About this exercise: Print all of the data exactly, but drop the pictures.

Supplied information:
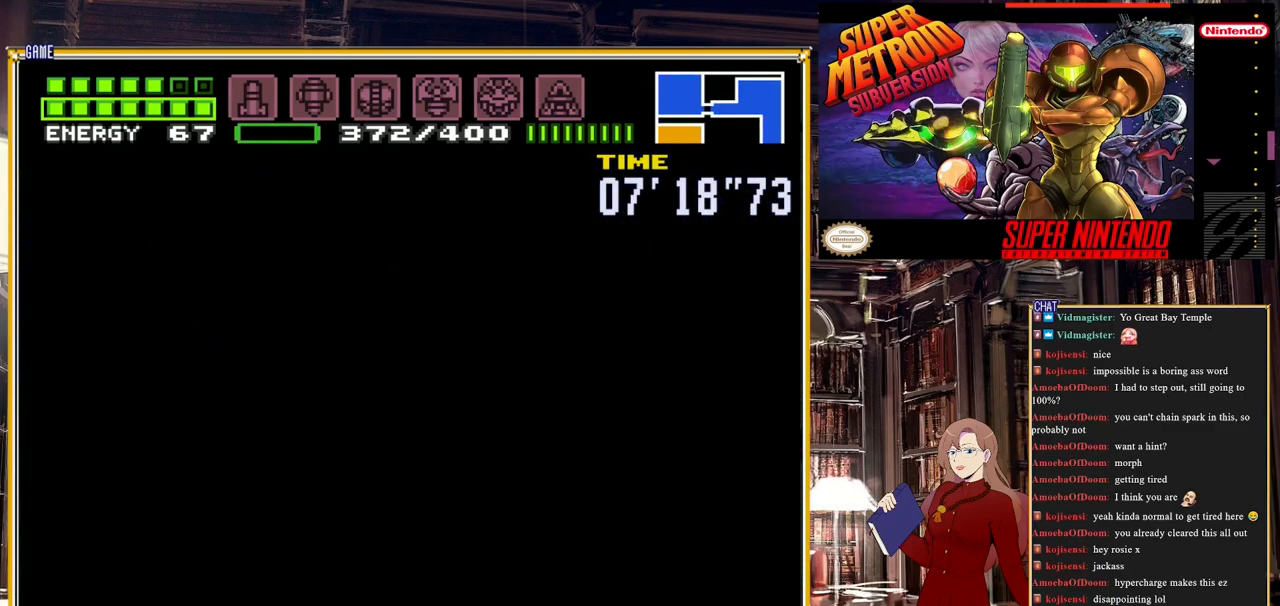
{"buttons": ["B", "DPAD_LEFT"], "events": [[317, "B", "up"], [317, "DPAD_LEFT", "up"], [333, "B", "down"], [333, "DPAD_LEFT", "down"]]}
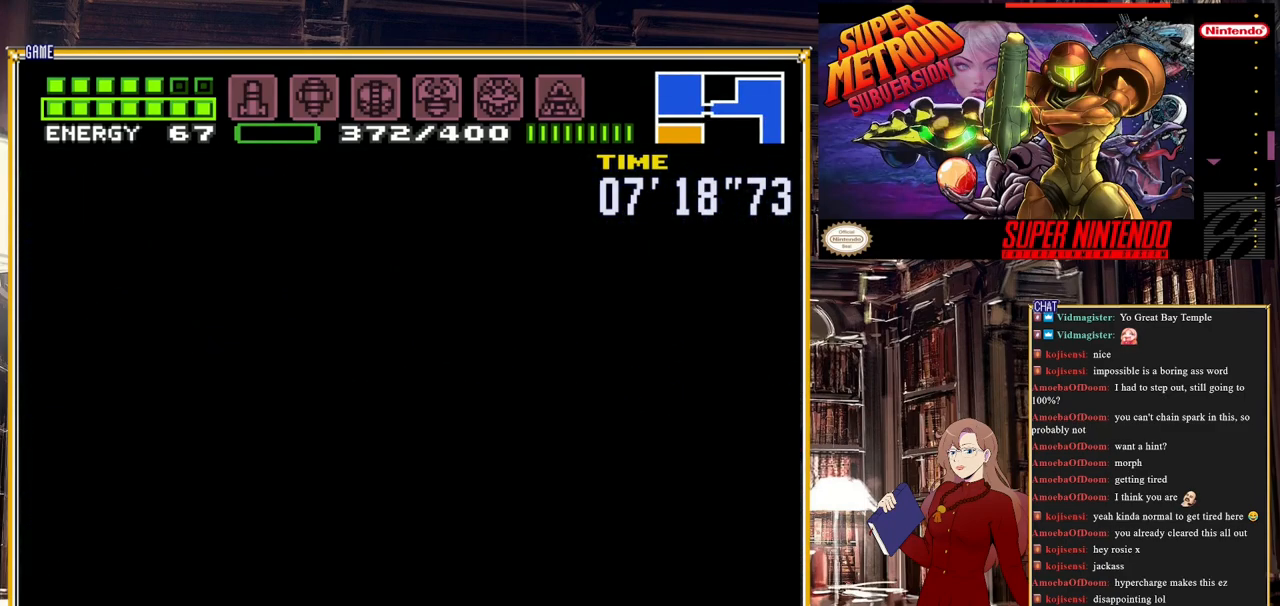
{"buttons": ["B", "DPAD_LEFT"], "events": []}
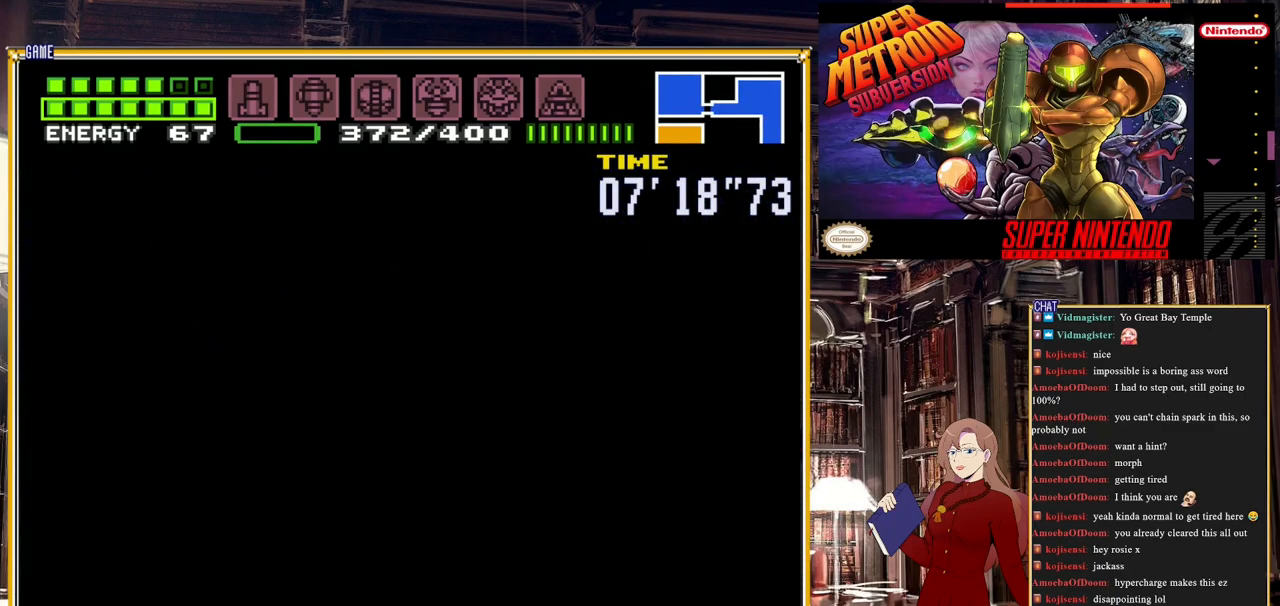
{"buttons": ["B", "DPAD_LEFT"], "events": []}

Answer to this exercise:
{"buttons": ["B", "DPAD_LEFT"], "events": [[317, "B", "up"], [317, "DPAD_LEFT", "up"], [333, "B", "down"], [333, "DPAD_LEFT", "down"]]}
{"buttons": ["B", "DPAD_LEFT"], "events": []}
{"buttons": ["B", "DPAD_LEFT"], "events": []}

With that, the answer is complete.